## AIM
Reproduce the passage below on drawing tilings, beginning at the words "So if g is a" and stopping after the words "the default orientation.".

===== TEXT BLOCK

So if g is a Tgraph with vertex labels a and b we can align it on the x-axis with a at the origin and b on the positive x-axis (after converting to a VPatch), instead of accepting the default orientation.

    labelled draw (alignXaxis (a,b) (makeVP g))

Another use of VPatches is to share the vertex location map when drawing only subsets of the faces (see Overlaid examples in the next section).

4. Drawing in More Detail

Class Drawable

There is a class Drawable with instances Tgraph, VPatch, Patch. When the token B is in scope standing for a fixed backend then we can assume

    draw   :: Drawable a => a -> Diagram B  -- draws non-join edges
    drawj  :: Drawable a => a -> Diagram B  -- as with draw but also draws dashed join edges
    fillDK :: Drawable a => Colour Double -> Colour Double -> a -> Diagram B -- fills with colours

where fillDK clr1 clr2 will fill darts with colour clr1 and kites with colour clr2 as well as drawing non-join edges.

These are the main drawing tools. However they are actually defined for any suitable backend b so have more general types.

(Update Sept 2024) From version 1.1 onwards of PenroseKiteDart, these are

    draw ::   (Drawable a, OKBackend b) =>
              a -> Diagram b
    drawj ::  (Drawable a, OKBackend) b) =>
              a -> Diagram b
    fillDK :: (Drawable a, OKBackend b) =>
              Colour Double -> Colour Double -> a -> Diagram b

where the class OKBackend is a check to ensure a backend is suitable for drawing 2D tilings with or without labels.

==========
===== SUPPLIED MATERIAL

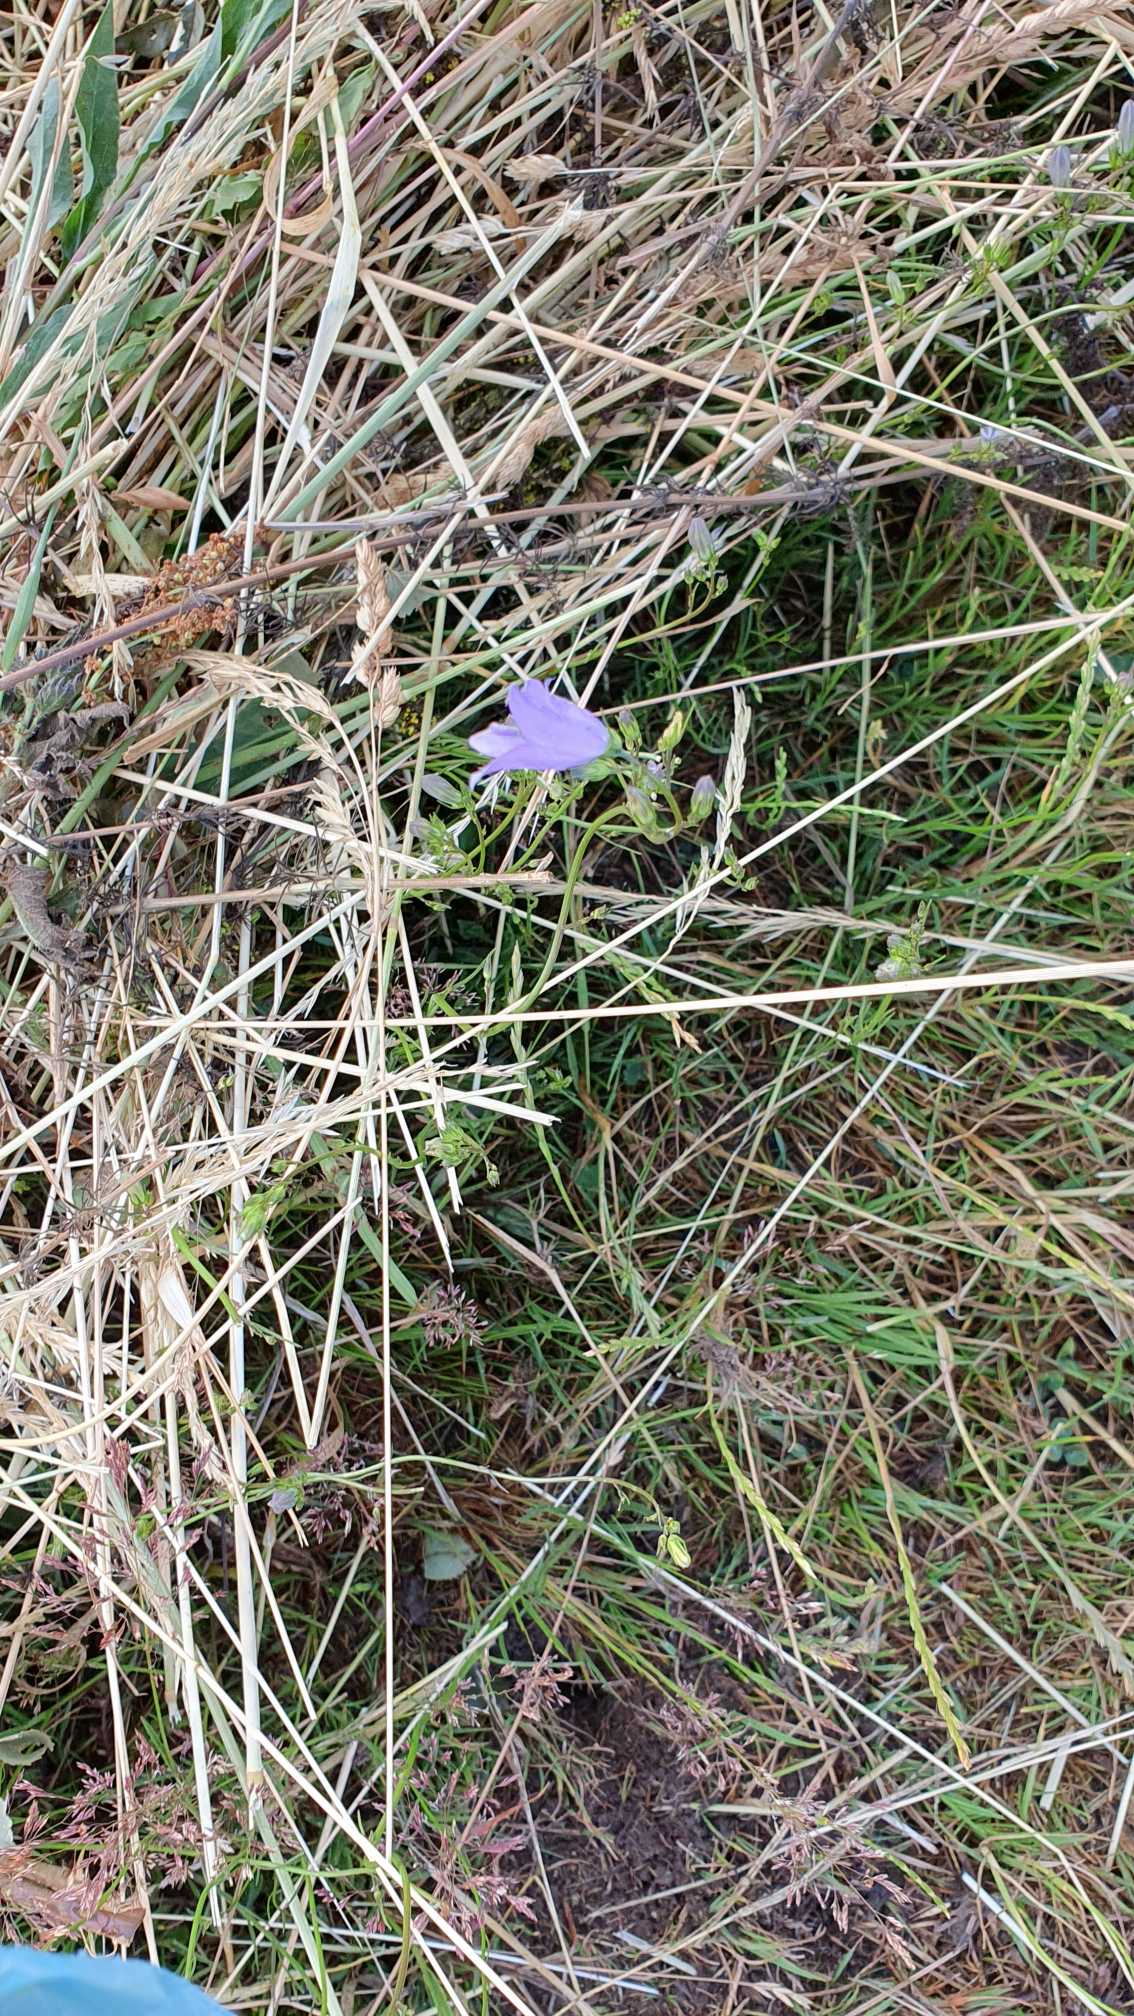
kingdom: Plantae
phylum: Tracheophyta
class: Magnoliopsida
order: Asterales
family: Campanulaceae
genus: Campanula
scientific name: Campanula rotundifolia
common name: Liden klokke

==========

## TASK ANSWER
So if g is a Tgraph with vertex labels a and b we can align it on the x-axis with a at the origin and b on the positive x-axis (after converting to a VPatch), instead of accepting the default orientation.